____ Study material

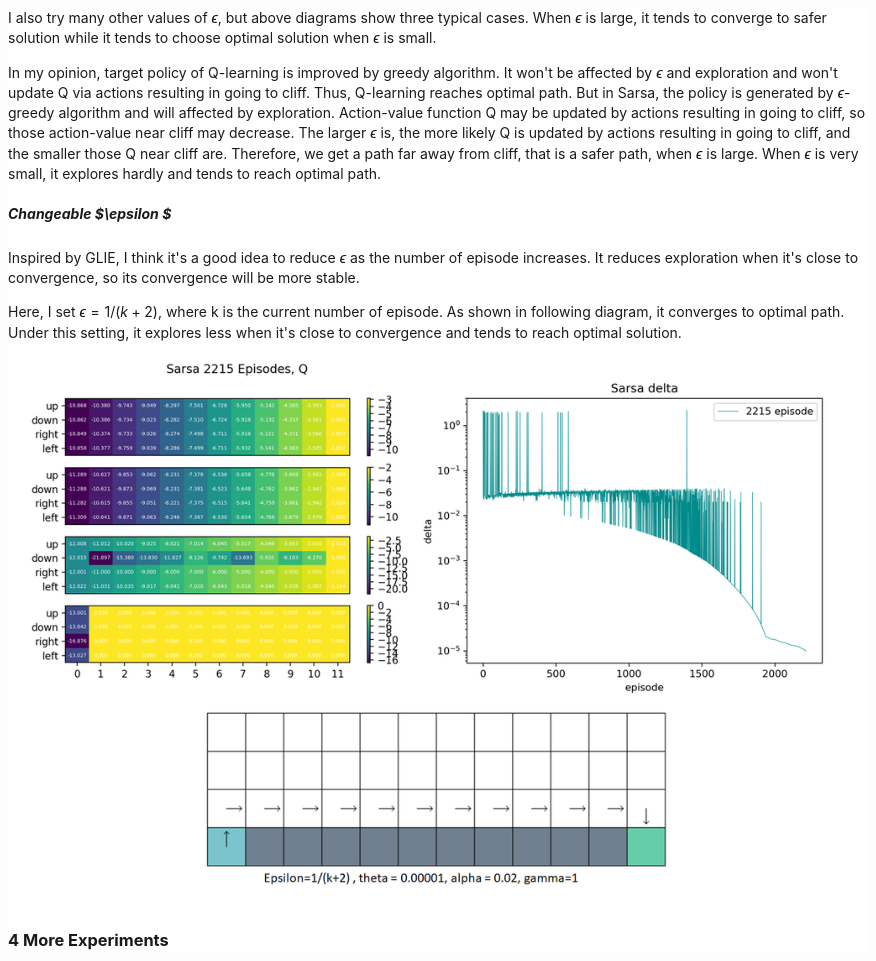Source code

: I also try many other values of $\epsilon$, but above diagrams show three typical cases. When $\epsilon$ is large, it tends to converge to safer solution while it tends to choose optimal solution when $\epsilon$ is small. 

In my opinion, target policy of Q-learning is improved by greedy algorithm. It won't be affected by $\epsilon$ and exploration and won't update Q via actions resulting in going to cliff. Thus, Q-learning reaches optimal path. But in Sarsa, the policy is generated by $\epsilon$-greedy algorithm and will affected by exploration. Action-value function Q may be updated by actions resulting in going to cliff, so those action-value near cliff may decrease. The larger $\epsilon$ is, the more likely Q is updated by actions resulting in going to cliff, and the smaller those Q near cliff are. Therefore, we get a path far away from cliff, that is a safer path, when $\epsilon$ is large. When $\epsilon$ is very small, it explores hardly and tends to reach optimal path.

##### Changeable $\epsilon $

Inspired by GLIE, I think it's a good idea to reduce $\epsilon$ as the number of episode increases. It reduces exploration when it's close to convergence, so its convergence will be more stable.

Here, I set $\epsilon=1/(k+2)$, where k is the current number of episode. As shown in following diagram, it converges to optimal path.  Under this setting, it explores less when it's close to convergence and tends to reach optimal solution.

![image-20200421204814562](../img/image-20200421204814562.png)



### 4 More Experiments
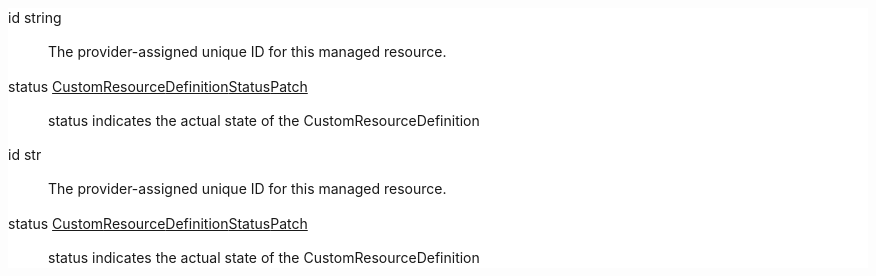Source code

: <div>
<pulumi-choosable type="language" values="javascript,typescript">
<dl class="resources-properties"><dt class="property-"
            title="">
        <span id="id_nodejs">
<a data-swiftype-name="resource-property" data-swiftype-type="text" href="#id_nodejs" style="color: inherit; text-decoration: inherit;">id</a>
</span>
        <span class="property-indicator"></span>
        <span class="property-type">string</span>
    </dt>
    <dd><p>The provider-assigned unique ID for this managed resource.</p>
</dd><dt class="property-"
            title="">
        <span id="status_nodejs">
<a data-swiftype-name="resource-property" data-swiftype-type="text" href="#status_nodejs" style="color: inherit; text-decoration: inherit;">status</a>
</span>
        <span class="property-indicator"></span>
        <span class="property-type"><a href="#customresourcedefinitionstatuspatch">Custom<wbr>Resource<wbr>Definition<wbr>Status<wbr>Patch</a></span>
    </dt>
    <dd><p>status indicates the actual state of the CustomResourceDefinition</p>
</dd></dl>
</pulumi-choosable>
</div>

<div>
<pulumi-choosable type="language" values="python">
<dl class="resources-properties"><dt class="property-"
            title="">
        <span id="id_python">
<a data-swiftype-name="resource-property" data-swiftype-type="text" href="#id_python" style="color: inherit; text-decoration: inherit;">id</a>
</span>
        <span class="property-indicator"></span>
        <span class="property-type">str</span>
    </dt>
    <dd><p>The provider-assigned unique ID for this managed resource.</p>
</dd><dt class="property-"
            title="">
        <span id="status_python">
<a data-swiftype-name="resource-property" data-swiftype-type="text" href="#status_python" style="color: inherit; text-decoration: inherit;">status</a>
</span>
        <span class="property-indicator"></span>
        <span class="property-type"><a href="#customresourcedefinitionstatuspatch">Custom<wbr>Resource<wbr>Definition<wbr>Status<wbr>Patch</a></span>
    </dt>
    <dd><p>status indicates the actual state of the CustomResourceDefinition</p>
</dd></dl>
</pulumi-choosable>
</div>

________

What you need to do. Could you copy each line above exactly as written, minus any pictures?

Output below.
Source code

: I also try many other values of $\epsilon$, but above diagrams show three typical cases. When $\epsilon$ is large, it tends to converge to safer solution while it tends to choose optimal solution when $\epsilon$ is small. 

In my opinion, target policy of Q-learning is improved by greedy algorithm. It won't be affected by $\epsilon$ and exploration and won't update Q via actions resulting in going to cliff. Thus, Q-learning reaches optimal path. But in Sarsa, the policy is generated by $\epsilon$-greedy algorithm and will affected by exploration. Action-value function Q may be updated by actions resulting in going to cliff, so those action-value near cliff may decrease. The larger $\epsilon$ is, the more likely Q is updated by actions resulting in going to cliff, and the smaller those Q near cliff are. Therefore, we get a path far away from cliff, that is a safer path, when $\epsilon$ is large. When $\epsilon$ is very small, it explores hardly and tends to reach optimal path.

##### Changeable $\epsilon $

Inspired by GLIE, I think it's a good idea to reduce $\epsilon$ as the number of episode increases. It reduces exploration when it's close to convergence, so its convergence will be more stable.

Here, I set $\epsilon=1/(k+2)$, where k is the current number of episode. As shown in following diagram, it converges to optimal path.  Under this setting, it explores less when it's close to convergence and tends to reach optimal solution.

![image-20200421204814562](../img/image-20200421204814562.png)



### 4 More Experiments
Source code

: <div>
<pulumi-choosable type="language" values="javascript,typescript">
<dl class="resources-properties"><dt class="property-"
            title="">
        <span id="id_nodejs">
<a data-swiftype-name="resource-property" data-swiftype-type="text" href="#id_nodejs" style="color: inherit; text-decoration: inherit;">id</a>
</span>
        <span class="property-indicator"></span>
        <span class="property-type">string</span>
    </dt>
    <dd><p>The provider-assigned unique ID for this managed resource.</p>
</dd><dt class="property-"
            title="">
        <span id="status_nodejs">
<a data-swiftype-name="resource-property" data-swiftype-type="text" href="#status_nodejs" style="color: inherit; text-decoration: inherit;">status</a>
</span>
        <span class="property-indicator"></span>
        <span class="property-type"><a href="#customresourcedefinitionstatuspatch">Custom<wbr>Resource<wbr>Definition<wbr>Status<wbr>Patch</a></span>
    </dt>
    <dd><p>status indicates the actual state of the CustomResourceDefinition</p>
</dd></dl>
</pulumi-choosable>
</div>

<div>
<pulumi-choosable type="language" values="python">
<dl class="resources-properties"><dt class="property-"
            title="">
        <span id="id_python">
<a data-swiftype-name="resource-property" data-swiftype-type="text" href="#id_python" style="color: inherit; text-decoration: inherit;">id</a>
</span>
        <span class="property-indicator"></span>
        <span class="property-type">str</span>
    </dt>
    <dd><p>The provider-assigned unique ID for this managed resource.</p>
</dd><dt class="property-"
            title="">
        <span id="status_python">
<a data-swiftype-name="resource-property" data-swiftype-type="text" href="#status_python" style="color: inherit; text-decoration: inherit;">status</a>
</span>
        <span class="property-indicator"></span>
        <span class="property-type"><a href="#customresourcedefinitionstatuspatch">Custom<wbr>Resource<wbr>Definition<wbr>Status<wbr>Patch</a></span>
    </dt>
    <dd><p>status indicates the actual state of the CustomResourceDefinition</p>
</dd></dl>
</pulumi-choosable>
</div>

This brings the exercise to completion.